Cierta vez, su cuñado, el poeta Guillermo de Torre, logró sacar de las casillas al autor de “El Aleph” y a su inefable madre, Leonor Acevedo; fue cuando trató de explicarles que “Conrad era un autor de relatos de aventuras, una especie de Salgari. Todo eso, naturalmente, sin haberlo leído. Después de que se enteró de que Gide había traducido a Conrad y de que hablaba de él en La Nouvelle Revue Français, cambió de opinión: ahora lo admira”.

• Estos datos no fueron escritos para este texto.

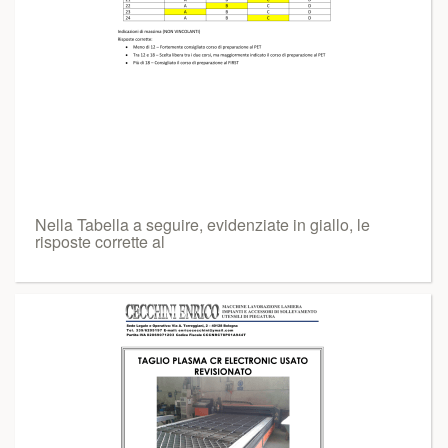
Nella Tabella a seguire, evidenziate in giallo, le
risposte corrette al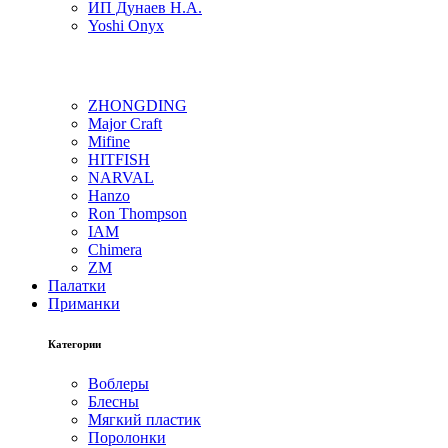
ИП Дунаев Н.А.
Yoshi Onyx
ZHONGDING
Major Craft
Mifine
HITFISH
NARVAL
Hanzo
Ron Thompson
IAM
Chimera
ZM
Палатки
Приманки
Категории
Воблеры
Блесны
Мягкий пластик
Поролонки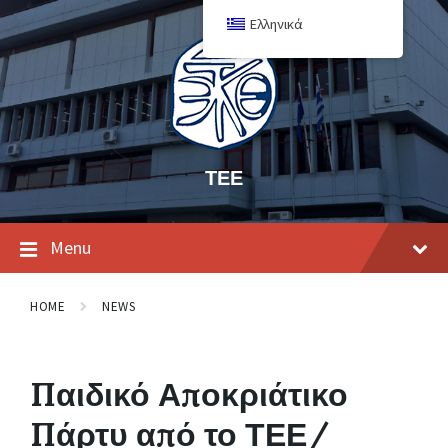
Ελληνικά
ΤΕΕ
Menu
HOME
NEWS
Παιδικό Αποκριάτικο
Πάρτυ από το ΤΕΕ/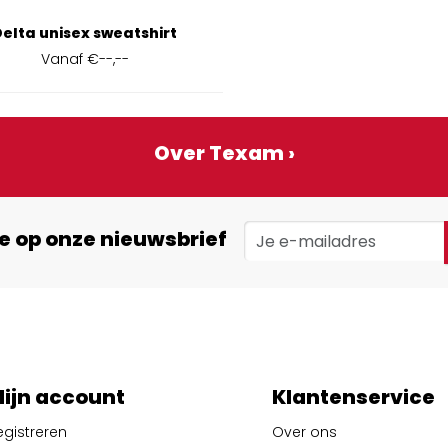
Delta unisex sweatshirt
Vanaf
€--,--
Over Texam ›
e op onze nieuwsbrief
ijn account
Klantenservice
egistreren
Over ons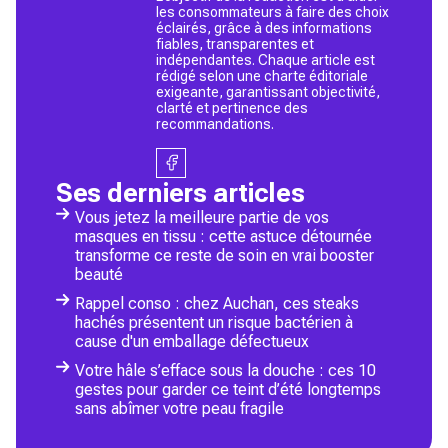
les consommateurs à faire des choix
éclairés, grâce à des informations
fiables, transparentes et
indépendantes. Chaque article est
rédigé selon une charte éditoriale
exigeante, garantissant objectivité,
clarté et pertinence des
recommandations.
Ses derniers articles
Vous jetez la meilleure partie de vos
masques en tissu : cette astuce détournée
transforme ce reste de soin en vrai booster
beauté
Rappel conso : chez Auchan, ces steaks
hachés présentent un risque bactérien à
cause d'un emballage défectueux
Votre hâle s’efface sous la douche : ces 10
gestes pour garder ce teint d’été longtemps
sans abîmer votre peau fragile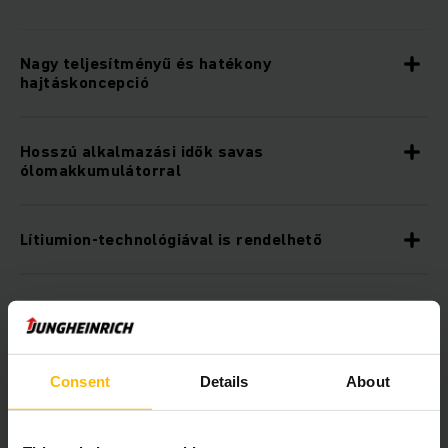
Nagy teljesítményű és hatékony
hajtáskoncepció
Hosszú alkalmazási idők savas
ólomakkumulátorral
Lítiumion-technológiával is rendelhető
Robusztus kialakítás nagyobb igénybevételű
alkalmazásokhoz
Consent
Details
About
Központi kijelző és irányító eszközök a teljes
áttekinthetőség érdekében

Incluso cuando Borges comparaba al padre de Lord Jim con el autor de La isla del tesoro, ganaba igualmente el primero: “Conrad es un escritor más responsable. Stevenson aparece siempre a merced de cualquier capricho de la fantasía”. Sospechaba, a su vez, que Conrad sería más recordado que Henry James, y que era de hecho el gran precursor de Kafka: colocaba a El duelo en ese rango junto al Bartleby, de Melville. Y con Bioy se deleitaba puntualizando los grandes temas de su obra: “El honor, la oposición estúpida, como de una fuerza ciega de la naturaleza, que los protagonistas encuentran en otros hombres (hostilidad de Schomberg, en Victoria, porque el protagonista no aprecia su restaurant; encono de uno de los dos adversarios en el repetido duelo de los dos militares de Napoleón, en El duelo; oposición de hombres y cosas al que llega al Congo, en El corazón de las tinieblas)”. Advertía que a Conrad, como a Kipling, le gustaba describir ambientes muy alejados de las letras y sobre “el vértigo de la aventura inminente”, como añadía Bioy Casares. En algún momento, Borges confesaba incluso que él preferiría haber escrito un buen cuento de Conrad que “los mejores de Henry James: a James le interesaba la invención de los cuentos, pero después los redactaba”.
En la última parte de sus Obras completas, Borges apunta que el viaje del capitán Marlow por la selva en busca de Kurtz es acaso “el más intenso de los relatos que la imaginación humana ha labrado”. Y en diálogo con Fernando Sorrentino, abomina de las obras largas y asevera que Conrad ha demostrado que “un cuento corto –no demasiado corto-, lo que podríamos llamar long short story, puede contener todo lo que contiene una novela, con menos fatiga para el lector”.
El escritor y erudito Alberto Manguel tuvo el raro privilegio de leerle a diario en voz alta a Borges distintos libros a lo largo de dos años. Fue a mediados de la década del sesenta en la ciudad de Buenos Aires, y el autor de “Ficciones” quería dictar historias y entonces buscaba deliberadamente algunos autores para recordar y estudiar sus trucos. Eran historias –cuenta Manguel- que “analizaba minuciosamente, línea a línea y párrafo a párrafo, como un relojero que desarma un reloj, para ver qué lo hace funcionar. Curiosamente, entre las historias que eligió para que yo le leyera, no había ninguna de Conrad”. Finalmente, Borges eligió los primeros cuentos de Kipling como modelo y lo dejó por escrito en el prólogo de su extraordinaria colección de relatos breves El informe de Brodie.
Allí decía: “A veces he pensado que lo que fue concebido y llevado a cabo por un joven de genio podía ser imitado, sin presunción, por un hombre en el umbral de la vejez, que conoce su oficio”. Manguel se extraña porque Borges no haya pedido que le leyera al autor de Juventud y Tifón, conociendo la devoción infinita que le guardaba. Su conclusión es también certera: “Tal vez Borges consideraba que el genio de Conrad era inimitable”. Así de sencillo. Inimitable.